Data extract:
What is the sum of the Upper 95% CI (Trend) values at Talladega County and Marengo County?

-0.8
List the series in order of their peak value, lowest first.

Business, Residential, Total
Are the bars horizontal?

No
---
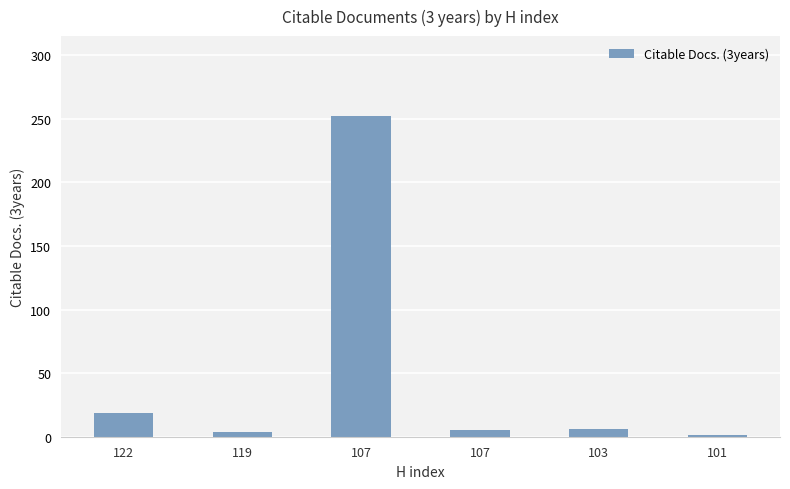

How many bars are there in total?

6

Exercise details:
Locate every line in the records that contains the string "bars", treating uppercase and lowercase letters as distinct, and copy each such line.

Output of the exercise:
Are the bars horizontal?
How many bars are there in total?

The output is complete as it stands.